Go West To Find Best Municipal Accountability

In a recent article written for the Vancouver Sun, David Seymour, Senior Policy Analyst at the Frontier Centre for Public Policy and author of the Local Government Performance Index in 2009 (www.fcpp.org) suggests that if you are looking for the highest local government accountability it appears to be in the western Provinces of Alberta and British Columbia. He states that "in my review of 75 municipalities across Canada, 6 out of the top 10 were from British Columbia (the rest were from Alberta)."

He points out that accountability and transparency are important principles for local governments, especially when you consider that municipalities are economically significant in Canada. Seymour writes that "taken together, Canada's municipalities represent a roughly $65 billion-per-year industry, or about $1 of every $20 in GDP. He goes on to cite that "at 5 per cent of GDP, a 20 per cent increase in the productivity of municipal government would add a full percentage point to the national wealth."

It also appears that from his observations and research, Seymour concludes that "perhaps the biggest difference between BC municipalities and others...is the quality of reporting that citizens can expect when it comes to finance and service performance...When it comes to questions of providing disclosure on the value of capital assets, whether those values are depreciated according to best practice asset management, definitions are given for the line items that money is spent on or those expenditure areas are associated with measured performance compared to numerical targets, municipal reporting is the best in the West."
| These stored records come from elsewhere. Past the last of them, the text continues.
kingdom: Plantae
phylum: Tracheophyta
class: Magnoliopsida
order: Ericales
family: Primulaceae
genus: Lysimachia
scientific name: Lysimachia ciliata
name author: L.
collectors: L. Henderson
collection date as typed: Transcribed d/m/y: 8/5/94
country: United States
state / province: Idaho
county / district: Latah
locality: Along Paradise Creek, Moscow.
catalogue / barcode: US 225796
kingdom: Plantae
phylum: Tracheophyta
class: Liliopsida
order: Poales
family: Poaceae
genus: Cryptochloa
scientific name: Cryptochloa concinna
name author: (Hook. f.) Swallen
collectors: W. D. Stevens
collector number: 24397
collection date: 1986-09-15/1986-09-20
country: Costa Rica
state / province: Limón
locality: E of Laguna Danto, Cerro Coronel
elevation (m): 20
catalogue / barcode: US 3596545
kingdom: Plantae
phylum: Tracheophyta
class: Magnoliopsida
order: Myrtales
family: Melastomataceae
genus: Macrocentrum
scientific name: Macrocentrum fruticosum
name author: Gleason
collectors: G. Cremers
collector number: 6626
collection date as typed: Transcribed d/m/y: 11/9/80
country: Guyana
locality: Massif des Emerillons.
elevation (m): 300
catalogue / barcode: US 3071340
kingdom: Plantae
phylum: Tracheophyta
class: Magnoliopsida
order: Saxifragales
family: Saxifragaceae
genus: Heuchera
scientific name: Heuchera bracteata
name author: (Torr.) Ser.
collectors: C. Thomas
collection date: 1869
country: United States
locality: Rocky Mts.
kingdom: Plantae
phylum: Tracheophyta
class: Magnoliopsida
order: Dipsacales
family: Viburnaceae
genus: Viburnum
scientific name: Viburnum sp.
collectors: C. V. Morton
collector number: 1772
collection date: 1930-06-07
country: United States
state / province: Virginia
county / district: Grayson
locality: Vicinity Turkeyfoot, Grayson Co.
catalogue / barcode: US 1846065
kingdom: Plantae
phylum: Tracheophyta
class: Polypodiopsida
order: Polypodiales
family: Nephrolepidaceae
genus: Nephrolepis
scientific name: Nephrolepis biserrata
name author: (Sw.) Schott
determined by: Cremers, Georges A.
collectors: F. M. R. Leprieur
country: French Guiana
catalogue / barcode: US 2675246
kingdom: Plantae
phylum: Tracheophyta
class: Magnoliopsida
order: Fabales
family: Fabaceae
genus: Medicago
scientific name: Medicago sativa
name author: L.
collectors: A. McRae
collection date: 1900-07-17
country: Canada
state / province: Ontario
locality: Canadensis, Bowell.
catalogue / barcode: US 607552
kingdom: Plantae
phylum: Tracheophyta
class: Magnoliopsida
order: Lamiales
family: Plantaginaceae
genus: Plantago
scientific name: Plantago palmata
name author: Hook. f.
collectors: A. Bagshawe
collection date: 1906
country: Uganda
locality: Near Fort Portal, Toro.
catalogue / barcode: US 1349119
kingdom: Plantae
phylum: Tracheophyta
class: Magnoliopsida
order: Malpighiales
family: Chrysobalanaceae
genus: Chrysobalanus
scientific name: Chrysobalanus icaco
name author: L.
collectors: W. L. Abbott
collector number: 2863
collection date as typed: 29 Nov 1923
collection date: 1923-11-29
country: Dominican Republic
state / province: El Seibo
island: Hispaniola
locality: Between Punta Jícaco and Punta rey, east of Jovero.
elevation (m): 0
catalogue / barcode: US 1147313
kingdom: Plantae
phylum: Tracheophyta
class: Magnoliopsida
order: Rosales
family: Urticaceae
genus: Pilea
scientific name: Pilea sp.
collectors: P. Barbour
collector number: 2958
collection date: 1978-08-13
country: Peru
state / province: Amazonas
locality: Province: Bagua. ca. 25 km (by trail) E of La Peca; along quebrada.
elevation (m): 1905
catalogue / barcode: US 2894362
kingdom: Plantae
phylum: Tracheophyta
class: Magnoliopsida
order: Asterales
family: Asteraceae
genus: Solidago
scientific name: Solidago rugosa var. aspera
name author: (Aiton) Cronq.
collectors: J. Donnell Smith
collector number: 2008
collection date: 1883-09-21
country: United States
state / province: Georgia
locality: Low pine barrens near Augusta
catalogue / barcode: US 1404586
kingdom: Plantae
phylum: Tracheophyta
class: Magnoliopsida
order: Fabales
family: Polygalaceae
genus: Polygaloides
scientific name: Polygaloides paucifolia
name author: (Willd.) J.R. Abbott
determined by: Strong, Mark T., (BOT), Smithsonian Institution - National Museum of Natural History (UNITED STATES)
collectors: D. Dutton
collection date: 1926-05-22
He goes on to say that, as with other governments, municipal government is a "natural monopoly" since it is the single source of services. He suggests that "consumers, the people who pay taxes and user fees and use roads, garbage collection and recreational services, don't have the same level of choice in who provides these essential services as they would in a competitive market." Therefore, operating in this context makes it even more of an imperative, Seymour argues, for municipalities to "help residents understand what services are being provided and at what cost, with numerical performance targets and actual performance achievements that are linked to areas of expenditure."